Our editorial: Pass relief to help small banks survive
Regulatory efforts put in place after the 2008 financial crisis and aimed at banks deemed “too big to fail” have had a devastating impact on regional and local banks that suddenly found themselves too small to survive.
The Dodd-Frank Act has kept the giant financial institutions healthy and accountable, but smaller, regional banks have been unable to meet its stringent lending and asset requirements, and have been overwhelmed by its compliance costs.
Since the Obama administration’s signature financial regulation was adopted, more than 20 percent of U.S. banks have disappeared, most of them small, local banks with a limited geographic footprint. Almost no new banks have opened.
These are the banks that local communities depend on for the home mortgages and small business loans that often don’t interest the giant institutions.

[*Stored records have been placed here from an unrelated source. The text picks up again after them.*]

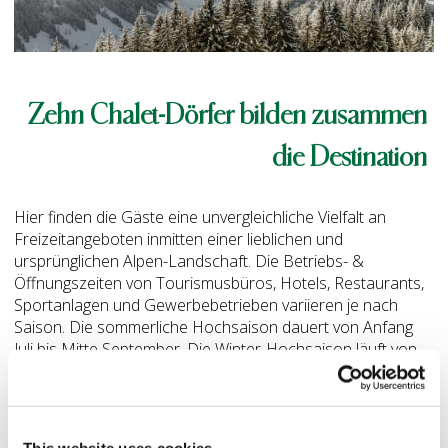
Zehn Chalet-Dörfer bilden zusammen
die Destination
Hier finden die Gäste eine unvergleichliche Vielfalt an
Freizeitangeboten inmitten einer lieblichen und
ursprünglichen Alpen-Landschaft. Die Betriebs- &
Öffnungszeiten von Tourismusbüros, Hotels, Restaurants,
Sportanlagen und Gewerbebetrieben variieren je nach
Saison. Die sommerliche Hochsaison dauert von Anfang
Juli bis Mitte September. Die Winter-Hochsaison läuft von
Ende Dezember bis Anfang Januar und Mitte bis Ende
Februar. Für weitere Informationen zu den Geschäften,
bitte konsultieren Sie die Seite Service & Shopping.
This website uses cookies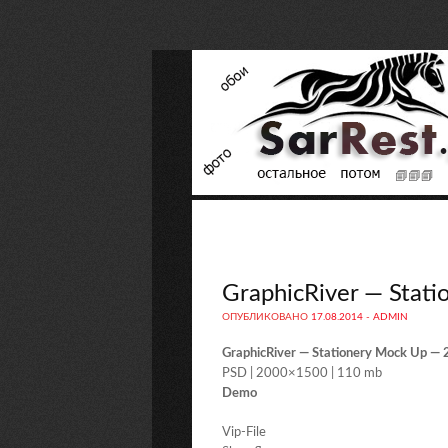
GraphicRiver — Stat
ОПУБЛИКОВАНО
17.08.2014
-
ADMIN
GraphicRiver — Stationery Mock Up —
PSD | 2000×1500 | 110 mb
Demo
Vip-File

The impact has been felt particularly in urban communities such as Detroit, where it has become extremely difficult for the average resident to get a mortgage under the new rules.
A bill debated in the U.S. Senate this week would ease some Dodd-Frank requirements and give regional banks a better chance of surviving.
Co-sponsored by Michigan Sen. Gary Peters, the bill would take a number of steps to provide relief to smaller banks.
Those lending institutions would be placed on a longer examination cycle to cut-down on paperwork demands, see reduced reporting requirements and be exempted from complex global capital standards that have little application to their business anyway.
They would also be required to keep a lesser amount of assets in reserve.
At the same time, the bill would ease restrictions on lending for the smaller banks so they could make riskier “qualified” loans. That would help greatly in Detroit, where capital for start-up businesses is scarce and the mortgage market is extremely tight.
Bridge Magazine reported that just 19 percent of home sales in Detroit in 2016 involved a mortgage. That’s a huge anchor on the revival of the city’s neighborhoods.
The Peters bill would allow banks to offer more lending options, and to opt out of certain escrow requirements, saving consumers money.
It also reduces paperwork requirements for rural housing authorities.
This is a welcome piece of legislation that rights some of the unintended consequences of Dodd-Frank.
Still, Peters, a Democrat, has come under fire from the Elizabeth Warren wing of his party, which sees any modification of the financial regulation as a concession to Wall Street.
That’s not the case with this bill. It actually increases some of the requirements on the largest banks.
But small banks are clearly suffering, and that hurts the local communities they serve. Common sense adjustments to regulations that have unintentionally done harm should not be out of the reach of Congress.
Dodd-Frank has been in place for nearly a decade, and its impact on crucial regional banks can be clearly seen. The Peters bill should get bipartisan support and pass the Congress.